Origin camera
The Dalsa Origin is the first camera designed and built by Dalsa Corporation to be used specifically for cinematography.
Dalsa touts its camera as offering sufficient increases in quality including a roughly 4K by 2K, uncompressed, Bayer pattern, image output with 12 stops of linear exposure lattitude sampled at 16-bits per channel. The company also claims that there camera is the first digital camera "designed with the cinematographer in mind" citing the fact that the camera uses ordinary 35mm lenses (Digiprime), focuses on a single charge coupled device that is the size of a 35mm film gate, and features an optical viewfinder.
While the specifications of this camera are impressive to many cinematographers, Dalsa's system appears to have many drawbacks that could prevent the current model from replacing film as the most desirable medium and oversteping its competition in the digital market.
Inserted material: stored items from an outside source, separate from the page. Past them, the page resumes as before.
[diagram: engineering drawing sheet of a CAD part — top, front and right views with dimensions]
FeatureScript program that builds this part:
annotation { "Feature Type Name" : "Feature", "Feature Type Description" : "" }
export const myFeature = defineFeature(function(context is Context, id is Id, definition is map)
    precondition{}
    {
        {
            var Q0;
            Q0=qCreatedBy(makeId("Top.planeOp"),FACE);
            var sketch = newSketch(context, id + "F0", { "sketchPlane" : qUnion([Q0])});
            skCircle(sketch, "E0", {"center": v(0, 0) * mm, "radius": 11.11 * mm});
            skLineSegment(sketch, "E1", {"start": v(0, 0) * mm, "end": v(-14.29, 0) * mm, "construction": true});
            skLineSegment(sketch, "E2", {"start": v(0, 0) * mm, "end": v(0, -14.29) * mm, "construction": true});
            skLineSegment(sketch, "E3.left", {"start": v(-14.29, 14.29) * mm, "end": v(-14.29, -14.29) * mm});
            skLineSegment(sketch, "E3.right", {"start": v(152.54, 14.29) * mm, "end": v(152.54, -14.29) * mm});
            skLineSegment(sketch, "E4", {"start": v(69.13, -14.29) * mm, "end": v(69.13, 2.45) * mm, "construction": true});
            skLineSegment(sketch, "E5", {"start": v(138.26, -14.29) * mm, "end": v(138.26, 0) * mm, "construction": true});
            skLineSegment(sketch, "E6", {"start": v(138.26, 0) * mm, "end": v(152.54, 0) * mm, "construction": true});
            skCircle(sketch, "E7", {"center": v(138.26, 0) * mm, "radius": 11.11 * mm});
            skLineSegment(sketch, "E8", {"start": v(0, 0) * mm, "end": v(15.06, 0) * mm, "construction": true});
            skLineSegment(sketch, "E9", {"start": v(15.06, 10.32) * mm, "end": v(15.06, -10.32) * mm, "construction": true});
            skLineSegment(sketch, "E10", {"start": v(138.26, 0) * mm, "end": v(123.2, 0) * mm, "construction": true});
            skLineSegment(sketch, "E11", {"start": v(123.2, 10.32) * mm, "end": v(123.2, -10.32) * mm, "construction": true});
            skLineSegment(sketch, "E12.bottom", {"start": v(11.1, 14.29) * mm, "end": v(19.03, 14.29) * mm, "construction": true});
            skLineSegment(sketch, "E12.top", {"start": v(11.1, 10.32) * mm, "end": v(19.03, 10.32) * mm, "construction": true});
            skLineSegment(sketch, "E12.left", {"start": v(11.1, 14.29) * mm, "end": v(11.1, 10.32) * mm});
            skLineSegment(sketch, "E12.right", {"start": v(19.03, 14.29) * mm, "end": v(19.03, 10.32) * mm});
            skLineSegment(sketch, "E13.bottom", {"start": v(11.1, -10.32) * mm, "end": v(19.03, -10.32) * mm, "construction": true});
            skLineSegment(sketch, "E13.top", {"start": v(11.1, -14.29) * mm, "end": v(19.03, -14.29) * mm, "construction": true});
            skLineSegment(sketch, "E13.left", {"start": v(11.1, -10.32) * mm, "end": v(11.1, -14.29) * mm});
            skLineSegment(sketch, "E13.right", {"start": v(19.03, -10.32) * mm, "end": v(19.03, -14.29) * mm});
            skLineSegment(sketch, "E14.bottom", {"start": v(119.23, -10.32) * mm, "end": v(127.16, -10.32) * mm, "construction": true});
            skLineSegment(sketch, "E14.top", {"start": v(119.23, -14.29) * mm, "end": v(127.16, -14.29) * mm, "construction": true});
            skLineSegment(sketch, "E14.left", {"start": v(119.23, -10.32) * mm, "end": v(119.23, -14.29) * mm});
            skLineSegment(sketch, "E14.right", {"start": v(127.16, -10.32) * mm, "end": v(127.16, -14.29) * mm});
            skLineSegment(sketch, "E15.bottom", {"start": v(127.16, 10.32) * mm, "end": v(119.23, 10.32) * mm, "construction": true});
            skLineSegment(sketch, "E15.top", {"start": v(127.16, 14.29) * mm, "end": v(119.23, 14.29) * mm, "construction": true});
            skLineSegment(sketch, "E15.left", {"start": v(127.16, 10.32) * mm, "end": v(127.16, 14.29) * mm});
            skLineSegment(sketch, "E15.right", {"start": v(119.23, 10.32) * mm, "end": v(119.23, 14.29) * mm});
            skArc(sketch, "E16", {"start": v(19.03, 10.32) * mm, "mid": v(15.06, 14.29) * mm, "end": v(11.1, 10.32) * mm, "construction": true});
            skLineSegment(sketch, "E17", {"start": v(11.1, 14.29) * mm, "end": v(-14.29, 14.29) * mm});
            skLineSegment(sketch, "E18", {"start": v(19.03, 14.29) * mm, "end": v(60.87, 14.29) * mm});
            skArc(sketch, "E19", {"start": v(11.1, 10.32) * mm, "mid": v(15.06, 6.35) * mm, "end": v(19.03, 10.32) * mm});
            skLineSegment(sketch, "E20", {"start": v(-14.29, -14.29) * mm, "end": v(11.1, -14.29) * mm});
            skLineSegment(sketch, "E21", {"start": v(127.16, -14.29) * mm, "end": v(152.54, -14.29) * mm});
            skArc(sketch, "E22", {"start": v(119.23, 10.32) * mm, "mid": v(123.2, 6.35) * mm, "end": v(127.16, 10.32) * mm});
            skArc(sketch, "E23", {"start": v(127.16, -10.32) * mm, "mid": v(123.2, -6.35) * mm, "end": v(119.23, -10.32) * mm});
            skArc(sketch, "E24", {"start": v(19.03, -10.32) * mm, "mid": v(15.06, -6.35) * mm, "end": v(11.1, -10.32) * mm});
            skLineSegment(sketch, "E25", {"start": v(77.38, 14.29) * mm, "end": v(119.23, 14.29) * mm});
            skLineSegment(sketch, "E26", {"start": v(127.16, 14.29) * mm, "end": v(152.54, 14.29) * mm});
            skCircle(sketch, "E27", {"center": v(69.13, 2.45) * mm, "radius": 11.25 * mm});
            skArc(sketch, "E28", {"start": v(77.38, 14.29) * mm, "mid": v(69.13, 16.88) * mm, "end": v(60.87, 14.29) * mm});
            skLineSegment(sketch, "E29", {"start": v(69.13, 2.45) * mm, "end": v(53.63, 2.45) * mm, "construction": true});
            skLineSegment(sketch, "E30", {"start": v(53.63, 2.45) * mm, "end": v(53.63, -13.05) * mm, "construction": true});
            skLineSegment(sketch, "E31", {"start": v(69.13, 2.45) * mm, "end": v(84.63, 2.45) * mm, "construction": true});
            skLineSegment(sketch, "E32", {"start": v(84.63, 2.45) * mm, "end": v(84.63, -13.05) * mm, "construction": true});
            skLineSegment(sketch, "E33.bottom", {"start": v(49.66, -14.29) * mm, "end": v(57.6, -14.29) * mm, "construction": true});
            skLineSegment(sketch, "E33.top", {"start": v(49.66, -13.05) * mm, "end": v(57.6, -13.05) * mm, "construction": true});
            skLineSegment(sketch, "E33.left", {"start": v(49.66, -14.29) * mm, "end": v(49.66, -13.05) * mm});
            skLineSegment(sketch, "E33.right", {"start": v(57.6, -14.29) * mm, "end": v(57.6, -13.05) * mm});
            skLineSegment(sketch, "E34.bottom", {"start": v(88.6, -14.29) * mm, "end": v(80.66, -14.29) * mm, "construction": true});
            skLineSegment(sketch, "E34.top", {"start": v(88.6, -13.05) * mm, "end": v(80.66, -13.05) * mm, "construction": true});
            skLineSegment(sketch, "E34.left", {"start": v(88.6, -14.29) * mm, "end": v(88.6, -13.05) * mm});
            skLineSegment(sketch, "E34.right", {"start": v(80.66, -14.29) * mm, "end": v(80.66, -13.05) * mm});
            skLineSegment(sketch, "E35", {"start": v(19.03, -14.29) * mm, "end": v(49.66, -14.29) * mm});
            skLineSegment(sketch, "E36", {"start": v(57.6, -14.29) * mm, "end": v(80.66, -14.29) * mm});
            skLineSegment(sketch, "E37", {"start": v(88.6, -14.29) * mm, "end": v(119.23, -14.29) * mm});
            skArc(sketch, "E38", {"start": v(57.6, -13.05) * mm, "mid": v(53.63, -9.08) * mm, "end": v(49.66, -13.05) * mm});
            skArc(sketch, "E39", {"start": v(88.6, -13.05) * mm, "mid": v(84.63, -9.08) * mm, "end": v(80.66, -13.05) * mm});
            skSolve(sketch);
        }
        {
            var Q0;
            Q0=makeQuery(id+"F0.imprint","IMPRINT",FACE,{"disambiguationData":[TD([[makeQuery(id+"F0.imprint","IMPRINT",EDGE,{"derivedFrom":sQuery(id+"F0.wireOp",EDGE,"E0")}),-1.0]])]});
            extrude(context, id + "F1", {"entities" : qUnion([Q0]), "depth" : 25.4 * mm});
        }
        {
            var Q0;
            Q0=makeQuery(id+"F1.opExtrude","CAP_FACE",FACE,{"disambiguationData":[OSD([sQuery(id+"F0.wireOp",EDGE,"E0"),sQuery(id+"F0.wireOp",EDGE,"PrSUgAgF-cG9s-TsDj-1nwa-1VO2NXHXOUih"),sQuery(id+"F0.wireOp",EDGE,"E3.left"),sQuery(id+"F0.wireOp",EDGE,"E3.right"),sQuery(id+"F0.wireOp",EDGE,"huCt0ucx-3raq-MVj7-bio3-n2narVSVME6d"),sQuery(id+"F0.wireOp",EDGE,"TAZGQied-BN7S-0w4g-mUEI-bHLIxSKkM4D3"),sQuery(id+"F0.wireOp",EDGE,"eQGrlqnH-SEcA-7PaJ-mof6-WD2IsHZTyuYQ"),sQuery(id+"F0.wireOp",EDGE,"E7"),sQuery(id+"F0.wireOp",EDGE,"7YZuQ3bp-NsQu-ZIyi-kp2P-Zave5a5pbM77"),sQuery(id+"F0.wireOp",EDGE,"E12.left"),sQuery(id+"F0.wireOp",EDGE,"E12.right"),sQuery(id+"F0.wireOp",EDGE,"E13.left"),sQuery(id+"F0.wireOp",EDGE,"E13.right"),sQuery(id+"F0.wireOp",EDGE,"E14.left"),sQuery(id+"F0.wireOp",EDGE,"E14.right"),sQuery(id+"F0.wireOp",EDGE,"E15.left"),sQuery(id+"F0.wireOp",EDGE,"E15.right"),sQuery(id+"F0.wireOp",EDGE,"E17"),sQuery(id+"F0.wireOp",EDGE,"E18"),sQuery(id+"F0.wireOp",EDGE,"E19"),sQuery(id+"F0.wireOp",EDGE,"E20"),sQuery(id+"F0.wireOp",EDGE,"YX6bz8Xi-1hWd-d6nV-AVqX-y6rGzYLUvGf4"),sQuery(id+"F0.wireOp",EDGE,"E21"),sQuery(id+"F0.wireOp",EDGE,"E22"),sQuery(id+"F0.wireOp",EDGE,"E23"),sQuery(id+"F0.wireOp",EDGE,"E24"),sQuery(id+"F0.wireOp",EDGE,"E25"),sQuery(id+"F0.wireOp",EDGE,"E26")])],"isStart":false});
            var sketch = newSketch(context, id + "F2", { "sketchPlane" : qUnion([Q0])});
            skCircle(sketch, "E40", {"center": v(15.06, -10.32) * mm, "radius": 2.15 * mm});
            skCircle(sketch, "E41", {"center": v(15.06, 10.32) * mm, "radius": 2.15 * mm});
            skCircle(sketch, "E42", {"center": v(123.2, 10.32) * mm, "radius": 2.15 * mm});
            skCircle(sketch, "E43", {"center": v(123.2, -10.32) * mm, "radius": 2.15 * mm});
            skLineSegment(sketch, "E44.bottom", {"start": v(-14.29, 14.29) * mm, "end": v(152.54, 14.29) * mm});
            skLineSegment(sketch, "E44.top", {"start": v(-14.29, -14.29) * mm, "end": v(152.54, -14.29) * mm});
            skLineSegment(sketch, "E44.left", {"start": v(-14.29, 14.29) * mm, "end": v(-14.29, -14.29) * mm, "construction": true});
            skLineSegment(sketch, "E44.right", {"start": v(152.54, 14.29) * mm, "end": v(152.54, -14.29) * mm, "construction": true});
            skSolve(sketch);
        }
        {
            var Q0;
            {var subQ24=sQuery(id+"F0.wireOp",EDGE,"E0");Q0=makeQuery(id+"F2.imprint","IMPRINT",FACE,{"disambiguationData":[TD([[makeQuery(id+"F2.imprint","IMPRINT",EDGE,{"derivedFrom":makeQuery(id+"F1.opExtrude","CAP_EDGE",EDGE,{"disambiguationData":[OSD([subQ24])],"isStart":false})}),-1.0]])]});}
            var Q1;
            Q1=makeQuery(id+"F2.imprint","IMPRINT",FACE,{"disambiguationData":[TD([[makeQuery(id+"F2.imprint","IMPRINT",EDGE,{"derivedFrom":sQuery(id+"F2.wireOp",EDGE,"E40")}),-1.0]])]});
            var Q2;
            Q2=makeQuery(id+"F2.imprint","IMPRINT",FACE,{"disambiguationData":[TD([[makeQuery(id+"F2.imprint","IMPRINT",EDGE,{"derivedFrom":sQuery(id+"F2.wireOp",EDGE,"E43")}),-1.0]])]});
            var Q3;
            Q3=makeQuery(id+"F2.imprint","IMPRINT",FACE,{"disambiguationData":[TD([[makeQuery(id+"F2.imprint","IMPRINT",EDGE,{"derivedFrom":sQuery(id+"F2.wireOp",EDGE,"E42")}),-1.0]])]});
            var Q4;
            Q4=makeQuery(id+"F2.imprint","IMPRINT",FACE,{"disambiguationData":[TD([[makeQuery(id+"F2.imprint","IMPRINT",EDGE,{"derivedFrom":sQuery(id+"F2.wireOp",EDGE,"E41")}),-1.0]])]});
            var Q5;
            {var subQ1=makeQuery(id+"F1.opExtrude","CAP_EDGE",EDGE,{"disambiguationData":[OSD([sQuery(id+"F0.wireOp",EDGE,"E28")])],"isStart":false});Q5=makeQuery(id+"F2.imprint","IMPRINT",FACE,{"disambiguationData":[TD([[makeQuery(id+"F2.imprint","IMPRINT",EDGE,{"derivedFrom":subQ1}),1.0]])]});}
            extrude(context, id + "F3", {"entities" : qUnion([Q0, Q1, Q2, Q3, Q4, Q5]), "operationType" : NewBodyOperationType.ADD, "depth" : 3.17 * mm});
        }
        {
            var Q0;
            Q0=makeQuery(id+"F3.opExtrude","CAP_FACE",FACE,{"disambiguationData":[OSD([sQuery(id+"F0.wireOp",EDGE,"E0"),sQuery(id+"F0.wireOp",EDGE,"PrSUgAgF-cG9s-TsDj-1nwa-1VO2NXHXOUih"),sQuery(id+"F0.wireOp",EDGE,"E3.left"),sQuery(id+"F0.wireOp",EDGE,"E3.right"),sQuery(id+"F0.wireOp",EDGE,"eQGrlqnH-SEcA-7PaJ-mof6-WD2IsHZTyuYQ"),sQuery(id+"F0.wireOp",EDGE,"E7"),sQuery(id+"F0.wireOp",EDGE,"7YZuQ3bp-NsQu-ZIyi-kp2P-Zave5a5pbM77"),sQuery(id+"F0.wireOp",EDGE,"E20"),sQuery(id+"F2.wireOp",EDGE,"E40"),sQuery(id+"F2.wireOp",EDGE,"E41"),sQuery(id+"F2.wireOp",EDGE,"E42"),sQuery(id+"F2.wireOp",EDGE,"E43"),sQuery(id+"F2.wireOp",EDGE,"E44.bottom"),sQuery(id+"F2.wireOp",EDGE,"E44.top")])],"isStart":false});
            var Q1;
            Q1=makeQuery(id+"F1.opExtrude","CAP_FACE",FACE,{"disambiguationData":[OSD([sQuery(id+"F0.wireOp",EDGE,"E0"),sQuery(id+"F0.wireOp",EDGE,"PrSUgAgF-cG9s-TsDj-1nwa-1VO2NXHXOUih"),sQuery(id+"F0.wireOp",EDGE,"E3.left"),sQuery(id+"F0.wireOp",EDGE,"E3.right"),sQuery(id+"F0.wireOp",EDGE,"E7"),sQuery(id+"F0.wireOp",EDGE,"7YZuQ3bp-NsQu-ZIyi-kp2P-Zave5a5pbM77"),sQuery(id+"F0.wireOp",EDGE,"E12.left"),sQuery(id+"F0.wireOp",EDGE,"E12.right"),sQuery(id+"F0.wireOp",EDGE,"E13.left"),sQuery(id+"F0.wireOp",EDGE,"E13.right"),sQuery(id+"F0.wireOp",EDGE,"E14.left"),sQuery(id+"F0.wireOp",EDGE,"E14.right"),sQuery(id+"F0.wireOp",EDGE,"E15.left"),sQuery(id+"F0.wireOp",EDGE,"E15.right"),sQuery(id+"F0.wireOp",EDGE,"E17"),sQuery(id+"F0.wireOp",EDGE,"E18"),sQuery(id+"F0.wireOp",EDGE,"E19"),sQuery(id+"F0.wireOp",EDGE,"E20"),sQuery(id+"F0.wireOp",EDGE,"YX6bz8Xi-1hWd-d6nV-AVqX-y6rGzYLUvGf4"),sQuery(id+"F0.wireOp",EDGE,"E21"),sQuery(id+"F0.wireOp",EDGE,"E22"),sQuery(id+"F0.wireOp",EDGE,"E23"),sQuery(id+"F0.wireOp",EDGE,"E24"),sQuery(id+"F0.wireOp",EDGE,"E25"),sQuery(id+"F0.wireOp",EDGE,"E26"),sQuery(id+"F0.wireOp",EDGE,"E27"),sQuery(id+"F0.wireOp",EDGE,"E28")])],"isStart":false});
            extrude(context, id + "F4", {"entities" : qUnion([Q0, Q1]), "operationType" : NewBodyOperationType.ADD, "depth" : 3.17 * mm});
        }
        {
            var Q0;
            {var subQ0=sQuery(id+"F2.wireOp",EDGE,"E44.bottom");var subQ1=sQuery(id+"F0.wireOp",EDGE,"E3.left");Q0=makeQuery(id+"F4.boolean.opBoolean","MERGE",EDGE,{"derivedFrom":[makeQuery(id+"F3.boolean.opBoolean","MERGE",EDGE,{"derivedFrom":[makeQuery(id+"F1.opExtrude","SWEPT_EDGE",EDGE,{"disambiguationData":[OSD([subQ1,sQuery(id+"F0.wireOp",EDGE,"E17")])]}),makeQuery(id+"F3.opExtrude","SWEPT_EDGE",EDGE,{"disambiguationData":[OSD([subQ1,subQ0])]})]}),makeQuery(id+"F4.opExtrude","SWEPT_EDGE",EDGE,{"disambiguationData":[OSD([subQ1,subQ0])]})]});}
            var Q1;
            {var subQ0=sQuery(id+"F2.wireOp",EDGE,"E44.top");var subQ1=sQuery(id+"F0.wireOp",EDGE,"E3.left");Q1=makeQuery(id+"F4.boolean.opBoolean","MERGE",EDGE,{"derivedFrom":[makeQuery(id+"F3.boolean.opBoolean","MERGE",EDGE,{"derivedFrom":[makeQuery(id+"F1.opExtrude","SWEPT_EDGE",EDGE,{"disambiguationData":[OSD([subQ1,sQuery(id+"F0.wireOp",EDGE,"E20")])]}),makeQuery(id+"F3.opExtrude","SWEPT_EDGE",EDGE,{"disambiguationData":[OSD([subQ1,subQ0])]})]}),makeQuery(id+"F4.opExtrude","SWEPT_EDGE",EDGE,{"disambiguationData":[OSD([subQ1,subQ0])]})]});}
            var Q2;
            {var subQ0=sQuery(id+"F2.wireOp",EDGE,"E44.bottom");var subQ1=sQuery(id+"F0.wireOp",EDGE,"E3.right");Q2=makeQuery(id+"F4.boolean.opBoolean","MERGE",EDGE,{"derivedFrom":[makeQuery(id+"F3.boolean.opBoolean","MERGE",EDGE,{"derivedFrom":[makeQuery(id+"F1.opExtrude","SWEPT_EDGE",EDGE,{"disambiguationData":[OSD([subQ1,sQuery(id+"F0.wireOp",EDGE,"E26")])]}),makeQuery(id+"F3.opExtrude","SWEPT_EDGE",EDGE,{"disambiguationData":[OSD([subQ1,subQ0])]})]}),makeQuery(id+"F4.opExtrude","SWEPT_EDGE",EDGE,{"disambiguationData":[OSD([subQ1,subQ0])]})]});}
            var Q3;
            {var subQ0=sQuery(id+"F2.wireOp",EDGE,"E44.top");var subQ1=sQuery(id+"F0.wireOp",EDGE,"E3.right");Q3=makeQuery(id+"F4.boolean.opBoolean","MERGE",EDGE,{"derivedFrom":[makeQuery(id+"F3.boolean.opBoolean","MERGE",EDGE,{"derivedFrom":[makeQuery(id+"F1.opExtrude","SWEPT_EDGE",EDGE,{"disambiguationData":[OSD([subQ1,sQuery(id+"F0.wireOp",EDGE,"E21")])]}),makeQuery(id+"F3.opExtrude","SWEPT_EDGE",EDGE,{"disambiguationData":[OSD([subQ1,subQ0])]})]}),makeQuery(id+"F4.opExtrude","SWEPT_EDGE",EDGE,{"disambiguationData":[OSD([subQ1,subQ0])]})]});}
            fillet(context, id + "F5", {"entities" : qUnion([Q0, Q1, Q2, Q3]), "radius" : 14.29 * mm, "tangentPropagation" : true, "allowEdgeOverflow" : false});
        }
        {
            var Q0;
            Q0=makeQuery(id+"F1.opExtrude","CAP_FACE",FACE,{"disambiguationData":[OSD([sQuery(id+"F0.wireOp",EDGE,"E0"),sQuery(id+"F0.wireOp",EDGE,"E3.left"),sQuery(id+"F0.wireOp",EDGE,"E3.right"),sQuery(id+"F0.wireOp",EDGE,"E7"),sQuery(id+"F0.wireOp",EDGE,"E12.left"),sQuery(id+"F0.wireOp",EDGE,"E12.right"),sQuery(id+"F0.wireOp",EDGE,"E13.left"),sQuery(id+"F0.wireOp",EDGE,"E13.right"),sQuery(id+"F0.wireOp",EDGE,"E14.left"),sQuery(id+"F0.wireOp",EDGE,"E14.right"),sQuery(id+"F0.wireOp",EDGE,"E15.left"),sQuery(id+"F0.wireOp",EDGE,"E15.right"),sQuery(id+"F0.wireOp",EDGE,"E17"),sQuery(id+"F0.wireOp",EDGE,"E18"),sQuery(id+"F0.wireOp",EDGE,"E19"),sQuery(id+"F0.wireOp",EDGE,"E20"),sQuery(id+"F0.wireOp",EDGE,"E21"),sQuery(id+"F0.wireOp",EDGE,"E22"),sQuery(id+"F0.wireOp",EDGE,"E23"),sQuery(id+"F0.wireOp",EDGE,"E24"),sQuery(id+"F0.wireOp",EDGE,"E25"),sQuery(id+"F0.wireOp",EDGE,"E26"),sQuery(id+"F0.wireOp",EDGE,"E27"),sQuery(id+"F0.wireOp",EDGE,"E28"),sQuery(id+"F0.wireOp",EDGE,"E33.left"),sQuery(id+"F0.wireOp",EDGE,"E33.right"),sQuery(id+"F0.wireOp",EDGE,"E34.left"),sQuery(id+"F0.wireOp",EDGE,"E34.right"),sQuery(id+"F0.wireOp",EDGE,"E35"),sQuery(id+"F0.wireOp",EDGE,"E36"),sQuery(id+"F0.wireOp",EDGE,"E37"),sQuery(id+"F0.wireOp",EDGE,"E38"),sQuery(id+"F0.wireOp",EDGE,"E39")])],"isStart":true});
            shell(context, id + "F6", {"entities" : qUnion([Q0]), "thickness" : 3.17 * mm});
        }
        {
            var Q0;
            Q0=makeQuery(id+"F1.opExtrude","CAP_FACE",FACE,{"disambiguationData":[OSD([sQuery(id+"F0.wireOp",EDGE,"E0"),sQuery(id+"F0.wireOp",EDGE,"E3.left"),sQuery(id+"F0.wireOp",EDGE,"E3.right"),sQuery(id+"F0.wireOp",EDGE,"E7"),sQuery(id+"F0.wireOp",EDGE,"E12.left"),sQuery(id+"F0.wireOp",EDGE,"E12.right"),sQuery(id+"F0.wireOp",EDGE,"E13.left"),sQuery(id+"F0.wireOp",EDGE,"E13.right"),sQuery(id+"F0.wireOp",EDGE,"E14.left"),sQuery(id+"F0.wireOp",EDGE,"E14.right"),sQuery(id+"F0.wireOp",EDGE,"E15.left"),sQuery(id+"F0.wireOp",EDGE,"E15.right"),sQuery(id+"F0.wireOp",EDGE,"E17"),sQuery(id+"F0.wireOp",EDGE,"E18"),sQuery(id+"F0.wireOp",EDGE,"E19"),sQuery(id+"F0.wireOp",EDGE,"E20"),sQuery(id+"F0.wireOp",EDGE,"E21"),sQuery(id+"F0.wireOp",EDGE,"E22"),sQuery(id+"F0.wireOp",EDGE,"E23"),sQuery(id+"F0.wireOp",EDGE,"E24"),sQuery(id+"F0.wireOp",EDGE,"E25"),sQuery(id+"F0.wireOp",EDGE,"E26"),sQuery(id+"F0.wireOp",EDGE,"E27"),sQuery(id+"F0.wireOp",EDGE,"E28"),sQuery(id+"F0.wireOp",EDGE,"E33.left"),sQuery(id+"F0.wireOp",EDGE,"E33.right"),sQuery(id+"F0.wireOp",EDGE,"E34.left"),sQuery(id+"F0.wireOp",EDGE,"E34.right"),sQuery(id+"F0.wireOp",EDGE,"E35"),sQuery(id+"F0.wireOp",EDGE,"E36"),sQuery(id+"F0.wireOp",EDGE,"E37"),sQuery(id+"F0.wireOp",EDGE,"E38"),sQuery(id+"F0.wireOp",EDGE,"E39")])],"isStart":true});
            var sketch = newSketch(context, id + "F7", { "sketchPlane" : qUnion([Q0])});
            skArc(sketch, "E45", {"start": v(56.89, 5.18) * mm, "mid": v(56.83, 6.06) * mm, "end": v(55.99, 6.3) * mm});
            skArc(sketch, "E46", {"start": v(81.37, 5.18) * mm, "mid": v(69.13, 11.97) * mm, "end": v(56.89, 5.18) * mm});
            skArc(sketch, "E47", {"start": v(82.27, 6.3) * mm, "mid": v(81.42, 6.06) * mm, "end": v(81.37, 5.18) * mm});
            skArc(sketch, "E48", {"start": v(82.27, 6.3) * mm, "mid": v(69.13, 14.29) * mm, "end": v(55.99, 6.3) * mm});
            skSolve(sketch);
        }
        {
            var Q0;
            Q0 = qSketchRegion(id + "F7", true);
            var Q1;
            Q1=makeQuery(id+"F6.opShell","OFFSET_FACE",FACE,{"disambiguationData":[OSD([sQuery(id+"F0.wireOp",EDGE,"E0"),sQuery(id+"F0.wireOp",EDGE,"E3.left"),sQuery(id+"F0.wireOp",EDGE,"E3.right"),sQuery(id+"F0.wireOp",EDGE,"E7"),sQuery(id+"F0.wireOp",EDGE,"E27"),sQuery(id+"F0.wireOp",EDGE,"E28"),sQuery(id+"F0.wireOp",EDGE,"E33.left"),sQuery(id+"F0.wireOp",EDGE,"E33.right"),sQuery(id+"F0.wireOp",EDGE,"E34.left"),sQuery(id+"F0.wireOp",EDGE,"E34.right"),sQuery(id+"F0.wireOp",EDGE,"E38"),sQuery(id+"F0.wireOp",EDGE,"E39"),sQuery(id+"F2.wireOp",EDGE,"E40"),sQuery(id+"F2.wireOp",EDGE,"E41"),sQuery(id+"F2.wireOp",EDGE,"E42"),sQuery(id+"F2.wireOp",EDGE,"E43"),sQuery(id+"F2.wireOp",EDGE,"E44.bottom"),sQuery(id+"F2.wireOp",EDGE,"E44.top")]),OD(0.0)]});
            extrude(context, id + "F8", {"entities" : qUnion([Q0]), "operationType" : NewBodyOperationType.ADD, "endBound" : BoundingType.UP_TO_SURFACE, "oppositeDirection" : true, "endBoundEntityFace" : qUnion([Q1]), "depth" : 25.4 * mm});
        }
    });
Most notable is the problem of storage. The camera has no onboard storage capability and must be tethered to a digital storage device such as a RAID array or an HD deck. The cost of recording the large amount of data generated in its highest quality mode, is similar if not more expensive than 35mm film at this time. Most likely the first niche that this camera is suited for is special effects photography employing digital compositing and travelling matte photography on larger budget productions. At this point the system remains untested by the filmmaking world.
The Dalsa Origin is available for rental only, using a bussiness model similar to Panavision.